- **Work instructions**
Repeat the data in full and exactly. Leave the pictures out.

- **Record set**
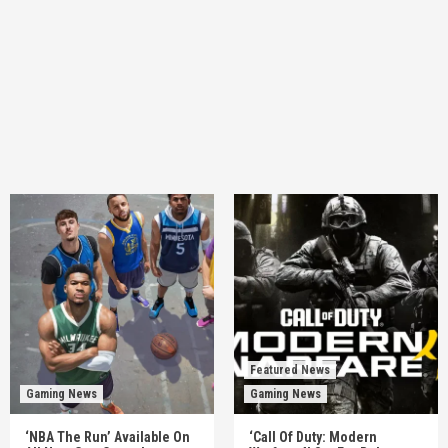
Featured News
Gaming News
Gaming News
‘NBA The Run’ Available On
‘Call Of Duty: Modern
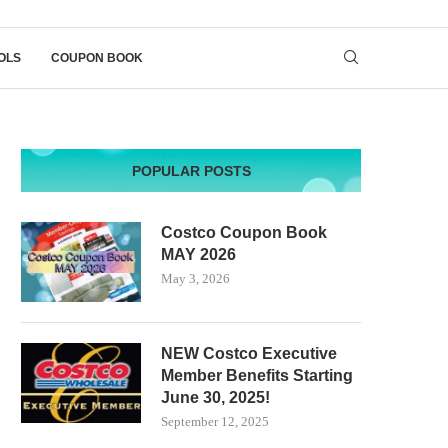
OLS
COUPON BOOK
POPULAR POSTS
Costco Coupon Book
MAY 2026
May 3, 2026
NEW Costco Executive
Member Benefits Starting
June 30, 2025!
September 12, 2025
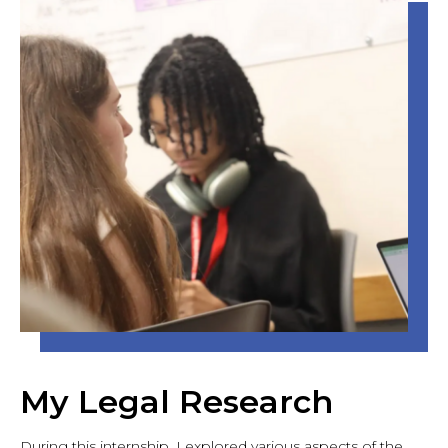
My Legal Research
During this internship, I explored various aspects of the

- **Solution for this task**
Featured News
Gaming News
Gaming News
‘NBA The Run’ Available On
‘Call Of Duty: Modern
OLS
COUPON BOOK
POPULAR POSTS
Costco Coupon Book
MAY 2026
May 3, 2026
NEW Costco Executive
Member Benefits Starting
June 30, 2025!
September 12, 2025
My Legal Research
During this internship, I explored various aspects of the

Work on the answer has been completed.